Retaliation against those willing to step up, speak up and stand up on behalf of others is a prominent deterrent for leaders who choose to do so anyway. In spite of being courageous or bold enough to be a change agent, there is always a risk taken while holding a leadership role. As your motto states: “You don’t have to be The Leader, to be A Leader.”

The question then becomes is this- if leaders step down out of fear of reprisal then who exactly is leading? Would that then mean they are not leaders but followers instead? Or perhaps the need of leaders today to have the power or control with titles that claim them leaders at all, is perhaps too indicative of a falseness to said position and or authority of which they so have been given to even be in such role to begin with.

Leaders lead and managers manage. Everyone has the opportunity each day to be a leader with or without the receiving of title, position, or what is seen as success. Intentions with sight to see the greater good are the ultimate purpose of leadership…it’s about others (not of selfish ambition) that true leaders are cultivated.

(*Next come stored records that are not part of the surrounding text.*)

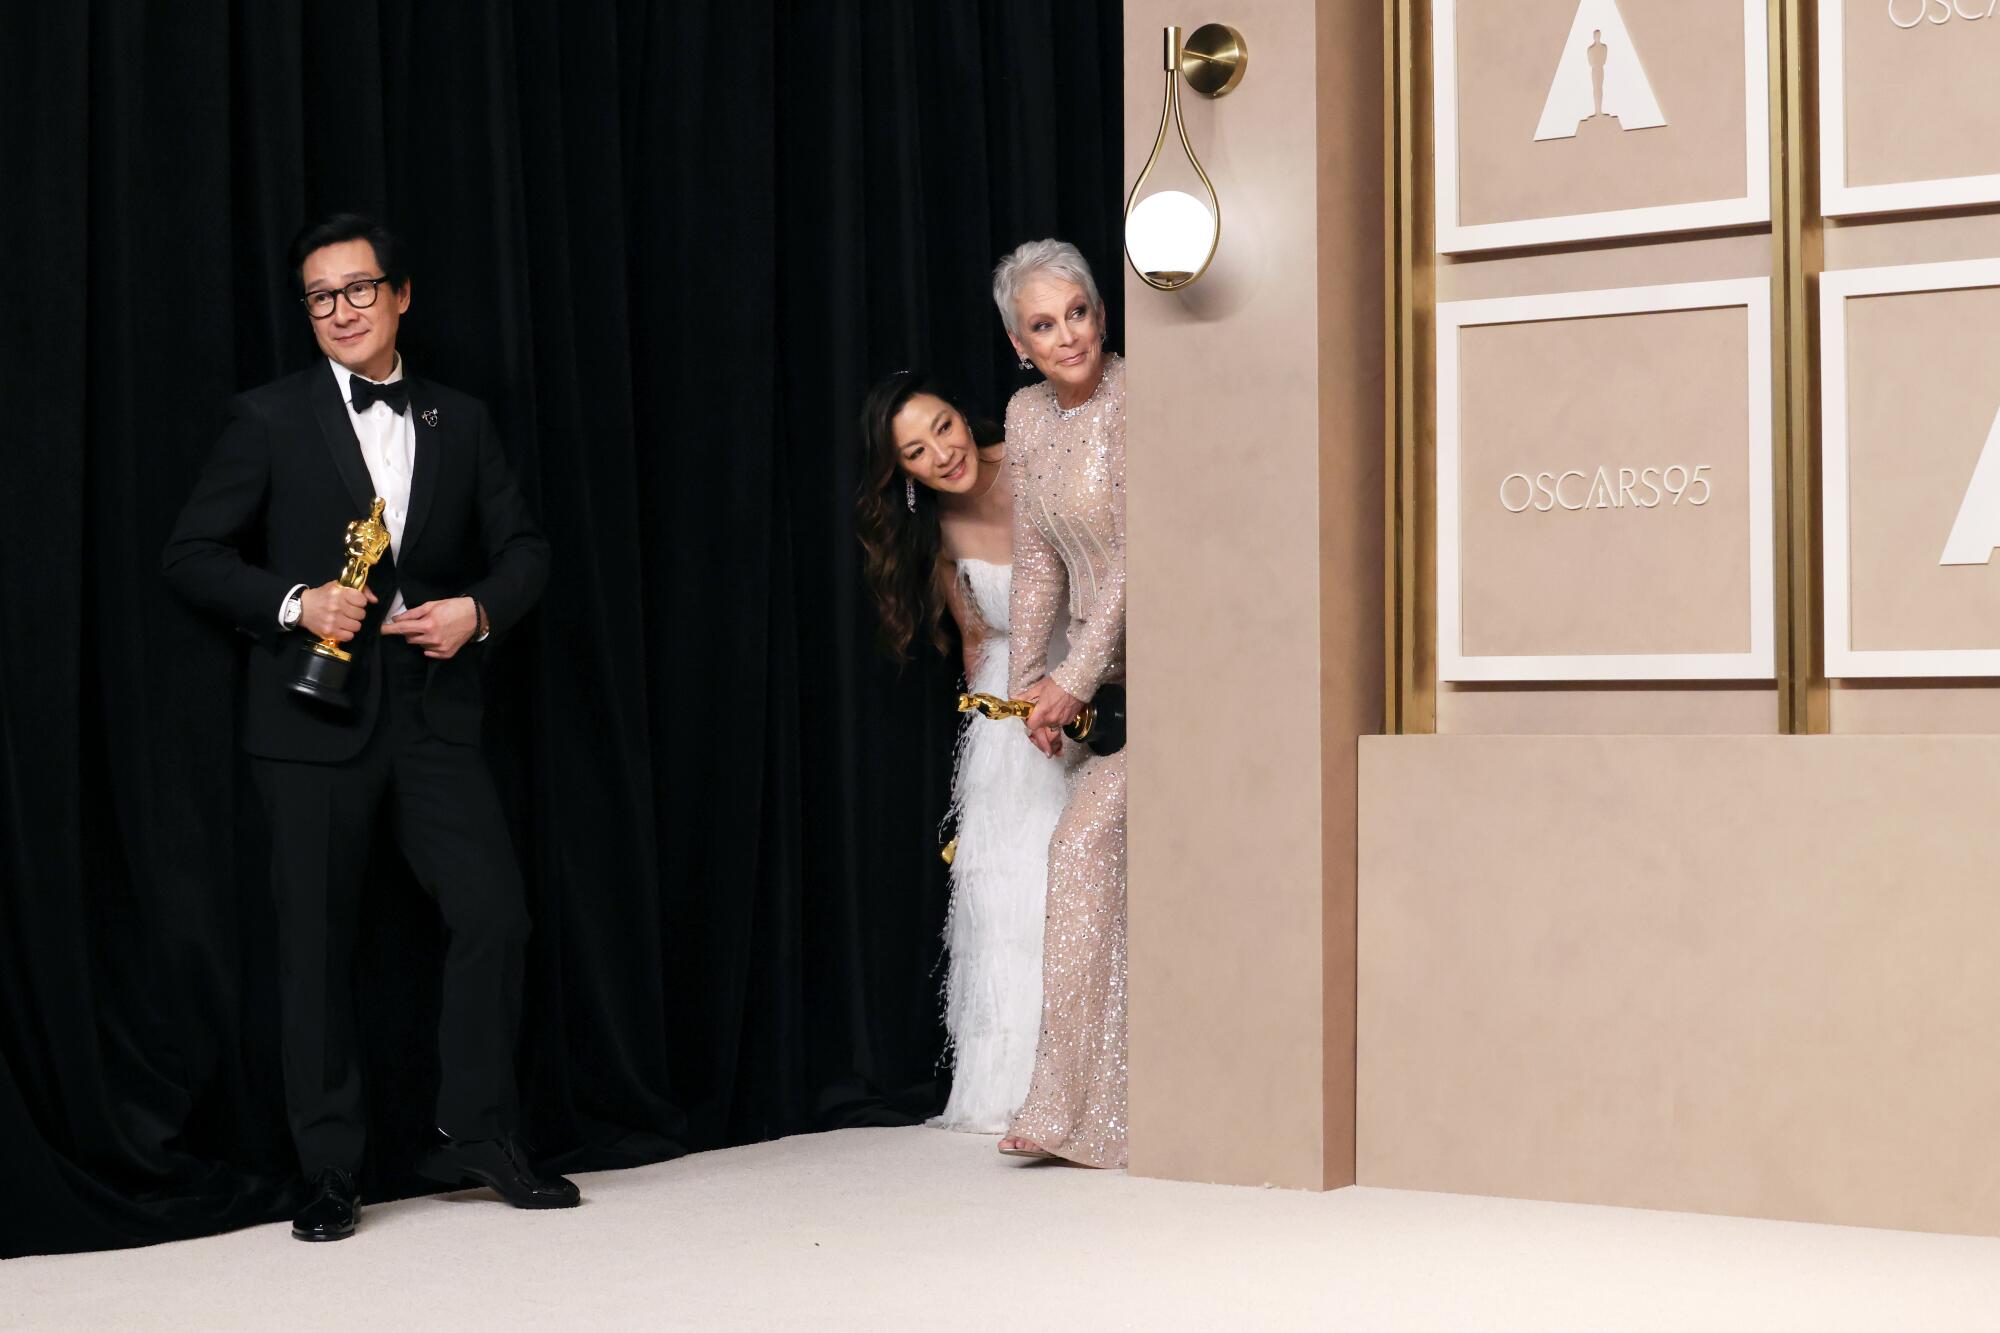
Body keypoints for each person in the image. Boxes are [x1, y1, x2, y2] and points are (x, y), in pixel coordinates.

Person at [162, 212, 576, 1241]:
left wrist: (476, 610)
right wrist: (297, 601)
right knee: (314, 948)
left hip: (433, 716)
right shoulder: (264, 418)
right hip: (308, 722)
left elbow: (524, 548)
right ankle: (328, 1169)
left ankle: (478, 1130)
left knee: (494, 915)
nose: (341, 310)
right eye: (320, 296)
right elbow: (191, 554)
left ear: (399, 295)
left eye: (358, 289)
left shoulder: (461, 421)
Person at [855, 370, 1074, 1133]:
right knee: (1009, 895)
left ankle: (1096, 1086)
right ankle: (1014, 1091)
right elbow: (978, 640)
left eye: (943, 427)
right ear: (903, 472)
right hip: (1006, 721)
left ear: (962, 414)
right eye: (915, 451)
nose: (941, 453)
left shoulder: (1038, 453)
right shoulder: (936, 533)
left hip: (1092, 694)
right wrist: (1006, 725)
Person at [988, 239, 1128, 1168]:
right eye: (1044, 324)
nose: (1067, 334)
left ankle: (1074, 1111)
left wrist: (1070, 675)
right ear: (1019, 344)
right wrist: (1024, 686)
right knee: (1101, 881)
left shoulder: (1145, 393)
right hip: (1095, 686)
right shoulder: (1026, 417)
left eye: (1076, 311)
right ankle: (1087, 1106)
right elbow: (1037, 553)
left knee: (1078, 850)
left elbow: (1146, 554)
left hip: (1181, 669)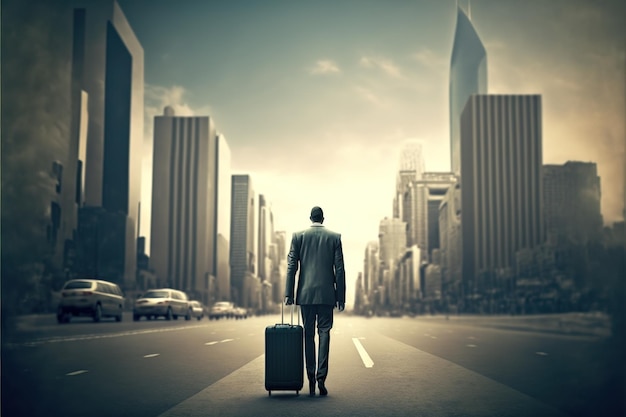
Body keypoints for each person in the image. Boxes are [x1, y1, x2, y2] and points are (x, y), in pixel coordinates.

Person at [285, 206, 346, 397]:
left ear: (310, 218)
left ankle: (310, 377)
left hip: (306, 294)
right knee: (325, 333)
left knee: (308, 334)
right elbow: (340, 269)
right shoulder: (334, 237)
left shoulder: (298, 236)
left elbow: (292, 265)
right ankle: (321, 378)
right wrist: (341, 296)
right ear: (323, 218)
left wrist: (289, 293)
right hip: (327, 295)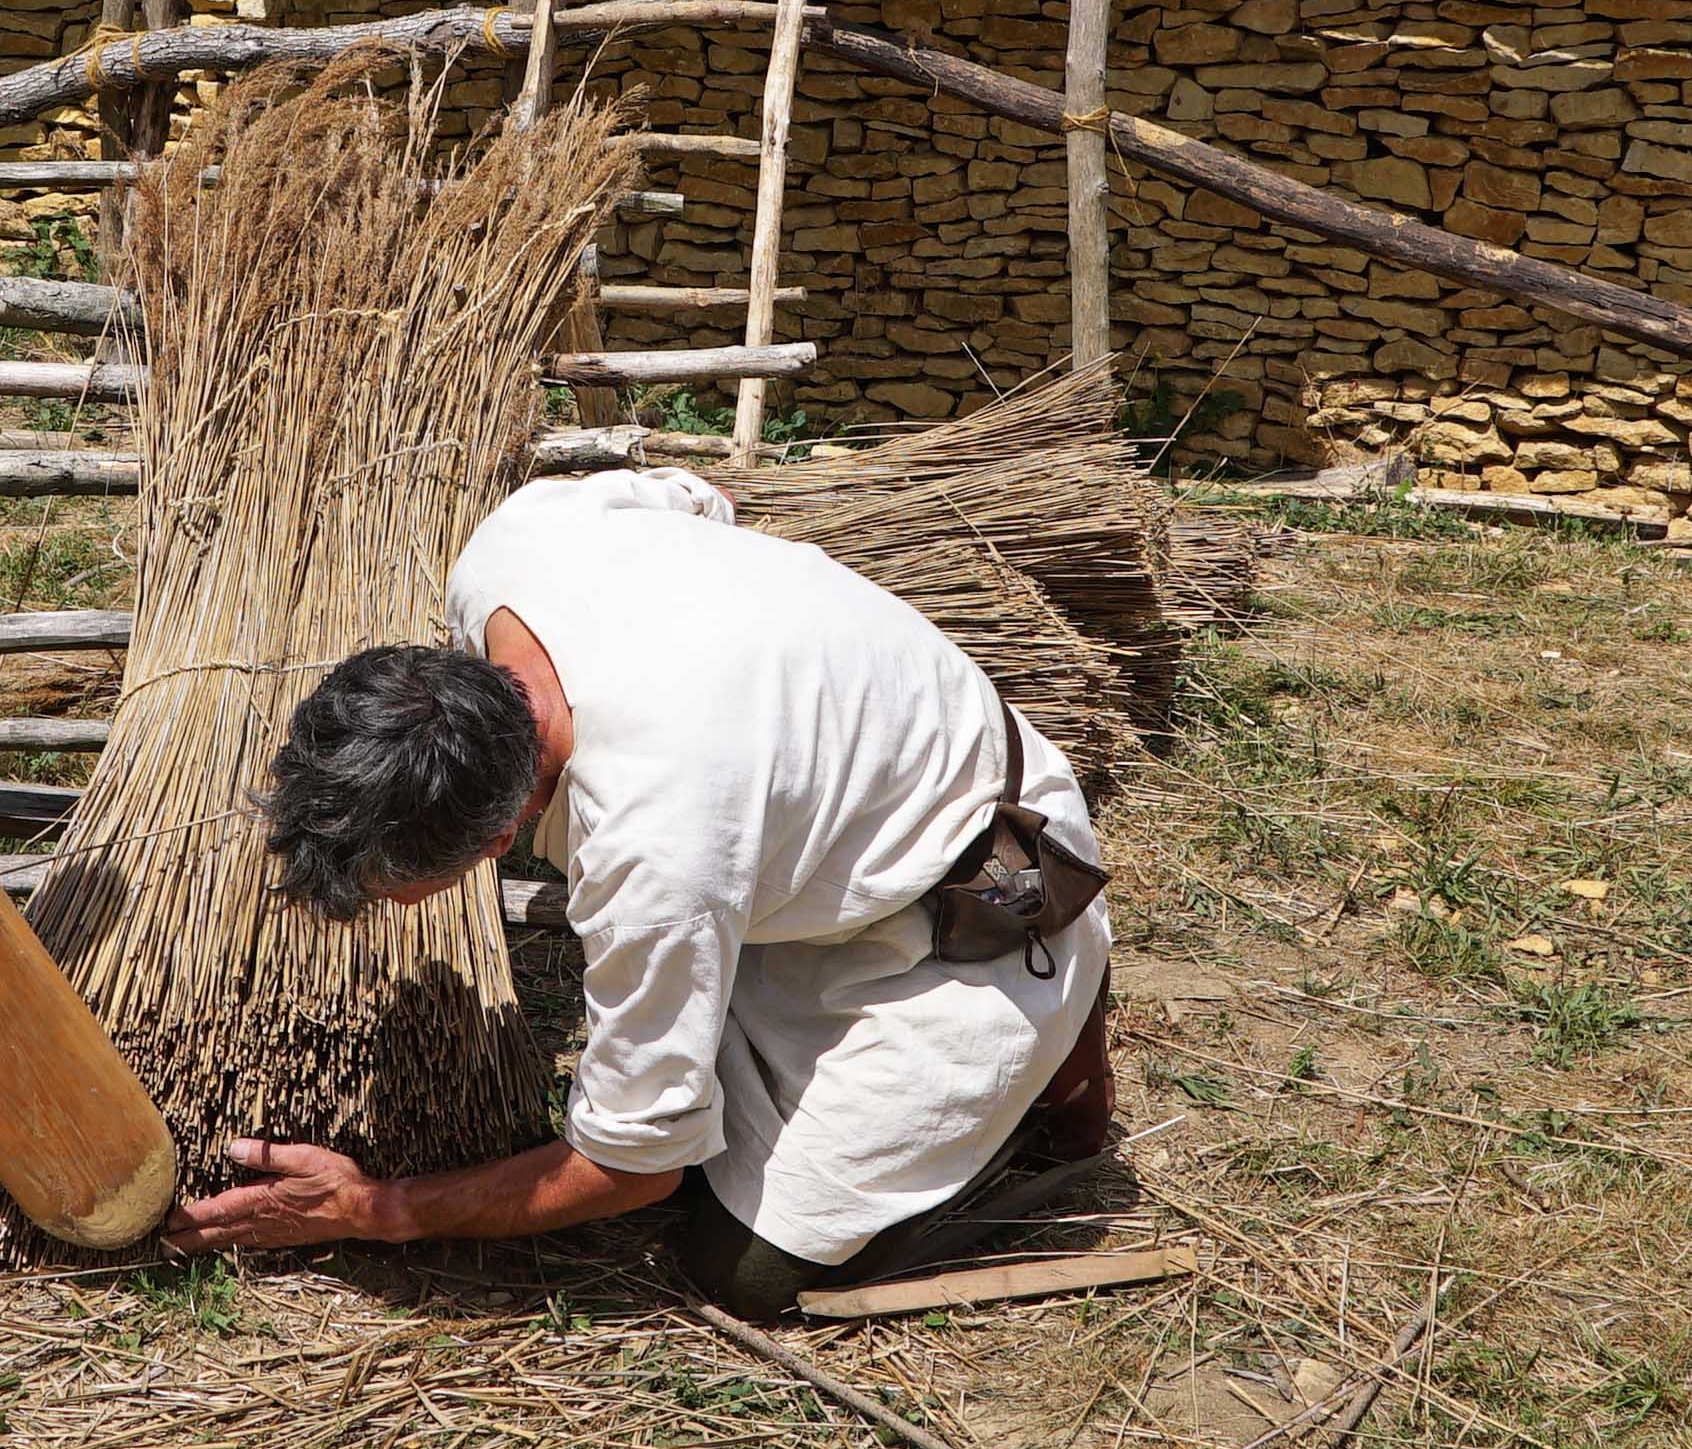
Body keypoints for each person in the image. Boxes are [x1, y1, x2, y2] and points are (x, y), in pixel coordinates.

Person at [166, 468, 1117, 1313]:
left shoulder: (657, 845)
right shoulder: (514, 547)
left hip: (979, 887)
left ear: (503, 836)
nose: (393, 908)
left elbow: (632, 1169)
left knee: (746, 1268)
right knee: (697, 1076)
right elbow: (703, 499)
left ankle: (1036, 1057)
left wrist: (383, 1210)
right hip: (835, 830)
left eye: (400, 888)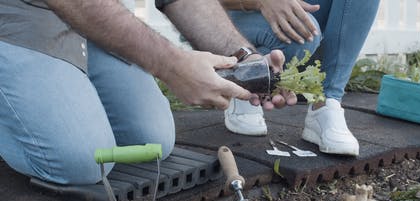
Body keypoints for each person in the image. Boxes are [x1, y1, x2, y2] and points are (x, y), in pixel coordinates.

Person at [0, 0, 297, 185]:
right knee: (81, 161)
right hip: (16, 14)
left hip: (88, 15)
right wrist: (171, 65)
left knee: (151, 139)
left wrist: (245, 58)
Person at [219, 0, 381, 156]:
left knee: (303, 29)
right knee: (298, 32)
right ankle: (243, 76)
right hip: (235, 13)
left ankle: (326, 103)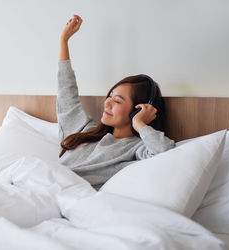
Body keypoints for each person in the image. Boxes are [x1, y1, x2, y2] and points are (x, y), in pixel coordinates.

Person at [57, 14, 175, 190]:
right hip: (42, 181)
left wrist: (139, 123)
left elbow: (167, 155)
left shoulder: (136, 149)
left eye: (117, 100)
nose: (107, 103)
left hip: (67, 194)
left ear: (137, 109)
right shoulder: (85, 131)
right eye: (110, 96)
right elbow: (67, 94)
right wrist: (63, 41)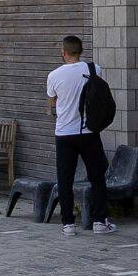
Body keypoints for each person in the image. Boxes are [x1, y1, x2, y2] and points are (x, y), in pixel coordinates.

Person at [43, 36, 116, 236]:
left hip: (64, 134)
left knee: (65, 179)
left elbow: (51, 105)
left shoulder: (54, 75)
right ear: (80, 51)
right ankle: (100, 222)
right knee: (97, 176)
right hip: (89, 132)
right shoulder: (94, 69)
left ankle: (68, 224)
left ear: (63, 52)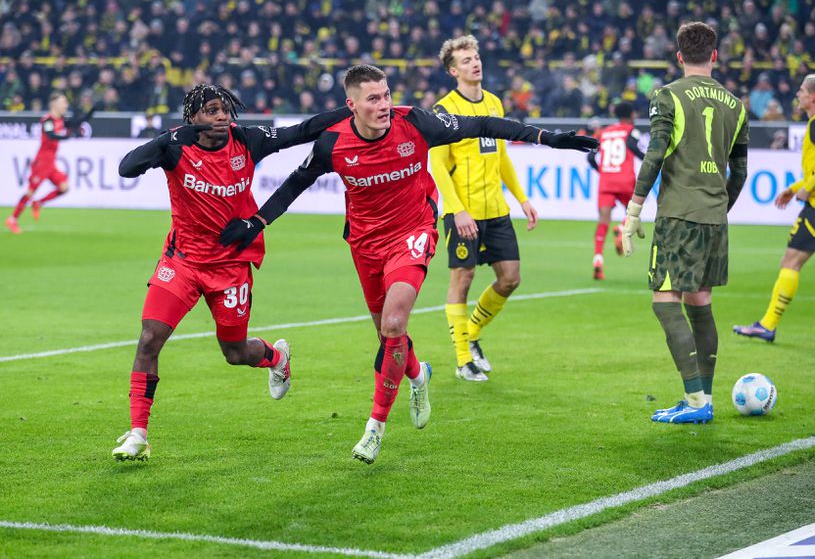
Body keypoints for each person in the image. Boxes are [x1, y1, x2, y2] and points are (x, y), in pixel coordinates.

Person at [220, 64, 597, 464]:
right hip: (365, 244)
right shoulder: (333, 144)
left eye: (386, 95)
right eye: (374, 99)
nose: (384, 104)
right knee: (389, 338)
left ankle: (375, 428)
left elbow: (483, 123)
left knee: (395, 324)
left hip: (413, 233)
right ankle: (418, 375)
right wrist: (257, 221)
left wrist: (546, 138)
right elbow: (297, 182)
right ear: (352, 105)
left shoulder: (416, 122)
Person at [111, 84, 351, 461]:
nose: (222, 116)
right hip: (183, 262)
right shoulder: (175, 146)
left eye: (224, 109)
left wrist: (348, 110)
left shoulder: (247, 141)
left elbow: (301, 132)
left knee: (235, 353)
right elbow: (126, 168)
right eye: (212, 110)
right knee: (148, 339)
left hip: (231, 266)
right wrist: (170, 138)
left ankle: (277, 358)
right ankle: (139, 433)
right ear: (194, 117)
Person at [621, 22, 749, 424]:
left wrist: (634, 209)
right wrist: (718, 209)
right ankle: (703, 399)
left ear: (679, 56)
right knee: (700, 301)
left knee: (665, 301)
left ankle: (695, 401)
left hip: (678, 214)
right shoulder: (737, 105)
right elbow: (741, 171)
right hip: (714, 215)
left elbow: (654, 154)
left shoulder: (668, 96)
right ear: (714, 55)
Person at [429, 35, 537, 383]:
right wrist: (457, 210)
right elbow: (438, 166)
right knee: (463, 278)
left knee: (510, 279)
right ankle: (463, 360)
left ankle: (472, 333)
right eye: (466, 60)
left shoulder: (493, 103)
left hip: (496, 209)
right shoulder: (443, 111)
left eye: (476, 57)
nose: (475, 63)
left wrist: (521, 198)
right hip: (464, 212)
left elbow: (502, 156)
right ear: (452, 70)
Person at [733, 74, 815, 344]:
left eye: (802, 90)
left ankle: (767, 324)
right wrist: (795, 187)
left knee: (790, 261)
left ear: (814, 96)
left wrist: (807, 187)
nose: (798, 95)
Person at [5, 92, 90, 233]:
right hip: (41, 163)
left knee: (64, 187)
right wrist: (68, 137)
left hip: (51, 163)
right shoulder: (47, 120)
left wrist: (91, 112)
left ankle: (38, 203)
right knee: (30, 192)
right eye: (63, 103)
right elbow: (51, 135)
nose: (66, 105)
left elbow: (77, 123)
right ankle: (12, 219)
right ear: (54, 105)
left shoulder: (61, 120)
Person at [586, 101, 645, 280]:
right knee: (633, 213)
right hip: (625, 180)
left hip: (606, 181)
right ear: (632, 114)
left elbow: (590, 157)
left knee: (603, 221)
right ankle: (621, 228)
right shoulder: (631, 130)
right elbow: (633, 147)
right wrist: (649, 160)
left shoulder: (603, 132)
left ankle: (598, 260)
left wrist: (602, 171)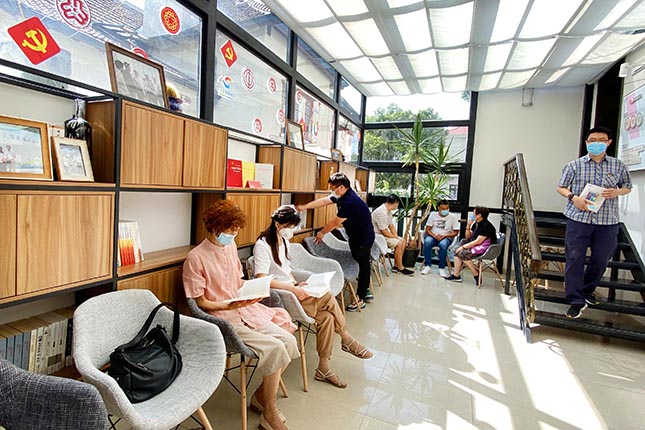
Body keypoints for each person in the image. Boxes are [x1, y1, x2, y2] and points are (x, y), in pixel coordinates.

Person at [183, 200, 299, 430]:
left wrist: (253, 291)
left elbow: (238, 281)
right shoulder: (196, 258)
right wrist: (226, 305)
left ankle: (260, 396)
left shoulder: (230, 248)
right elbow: (199, 302)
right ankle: (270, 411)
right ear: (215, 227)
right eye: (230, 230)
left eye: (236, 230)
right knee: (276, 347)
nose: (234, 234)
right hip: (223, 319)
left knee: (288, 340)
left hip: (245, 310)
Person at [253, 205, 373, 388]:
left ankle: (323, 368)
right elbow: (262, 279)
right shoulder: (262, 246)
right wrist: (292, 289)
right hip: (281, 297)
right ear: (277, 225)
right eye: (290, 226)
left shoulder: (283, 241)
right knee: (327, 296)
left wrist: (296, 283)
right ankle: (346, 337)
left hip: (292, 290)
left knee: (327, 318)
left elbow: (286, 270)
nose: (292, 230)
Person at [556, 126, 632, 319]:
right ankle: (575, 299)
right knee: (575, 258)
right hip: (578, 218)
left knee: (601, 258)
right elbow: (561, 187)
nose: (596, 143)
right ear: (587, 142)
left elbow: (627, 186)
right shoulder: (574, 165)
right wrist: (574, 197)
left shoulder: (618, 166)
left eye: (601, 140)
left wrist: (617, 192)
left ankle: (587, 289)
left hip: (607, 220)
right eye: (592, 140)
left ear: (608, 142)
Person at [296, 172, 375, 311]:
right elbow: (324, 201)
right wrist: (305, 207)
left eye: (333, 188)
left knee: (363, 264)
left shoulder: (350, 202)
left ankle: (361, 297)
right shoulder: (344, 196)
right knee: (361, 261)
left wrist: (321, 233)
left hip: (363, 238)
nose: (332, 191)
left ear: (341, 187)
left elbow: (335, 223)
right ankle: (365, 288)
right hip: (356, 236)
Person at [444, 206, 496, 284]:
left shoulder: (486, 226)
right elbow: (468, 237)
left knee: (463, 253)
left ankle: (475, 273)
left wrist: (462, 247)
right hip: (475, 245)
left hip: (485, 247)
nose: (472, 215)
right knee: (457, 252)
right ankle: (456, 275)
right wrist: (468, 226)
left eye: (474, 213)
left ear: (479, 215)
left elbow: (478, 241)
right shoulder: (476, 224)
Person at [371, 194, 414, 275]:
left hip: (383, 235)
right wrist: (395, 238)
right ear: (395, 203)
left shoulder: (388, 211)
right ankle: (400, 267)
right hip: (377, 237)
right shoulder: (381, 212)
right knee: (400, 243)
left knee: (402, 241)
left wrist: (396, 237)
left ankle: (396, 266)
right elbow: (383, 231)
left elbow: (391, 226)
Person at [421, 200, 460, 277]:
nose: (445, 210)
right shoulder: (433, 215)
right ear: (438, 208)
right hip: (433, 236)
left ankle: (441, 268)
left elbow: (456, 232)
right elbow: (428, 229)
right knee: (427, 242)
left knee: (443, 245)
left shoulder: (453, 216)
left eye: (447, 208)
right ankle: (427, 266)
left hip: (446, 237)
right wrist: (435, 236)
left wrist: (445, 236)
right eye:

Susan Mazza   |   29 July 2014   |   Reply

I love this question “if [positional] leaders step down out of fear of reprisal then who exactly is leading?”. I think those folks are actually abdicating – following would be giving too much credit as there is more honor in following!

As you point out leadership is independent of title and position. And yet we have an expectation, validly so I think, that those in positions of leadership will actually be leaders (or at least work to become one). This week’s article is going to talk specifically about this so stay tuned.

Etido Paul   |   31 July 2014   |   Reply

This is awesome. First, I think we all should know that the most effective form of leadership is self-leadership. You must be able to lead yourself first to wherever your destination is, before thinking of leading others. The worst form of leadership is positional leadership. Such leadership role, poses consequences of not acting according to set-rules, rather than encouraging people to live up to responsibilities. This is why when ‘they’ step down, their influence steps down with them. Their influence isn’t substantial. True leadership entails a long term change, not just in structures or systems, but in lives. When lives are changed, systems fall in line with the changed lives. Positional leaders make rules in order to rule. True leaders change lives; knowing that when rules fail; systems don’t. It is true that some leaders are ‘wired’ to lead. But even when they do not develop the inherent skills of leadership, it dies. In the other hand, any one who ‘wants’ to lead, can learn and acquire leadership skill. Accordingly, whether you are ‘wired’ or not, you ‘can’ lead, better than those who think the our born leaders.

Susan Mazza   |   31 July 2014   |   Reply

You said so many rich ideas in your comment Etido. Thank you!

In particular I loved this line of thinking from your comments…”Positional leaders make rules in order to rule. True leaders change lives; knowing that when rules fail; systems don’t.” And I’ll add that when commitments drive behavior rather than rules leadership is evident.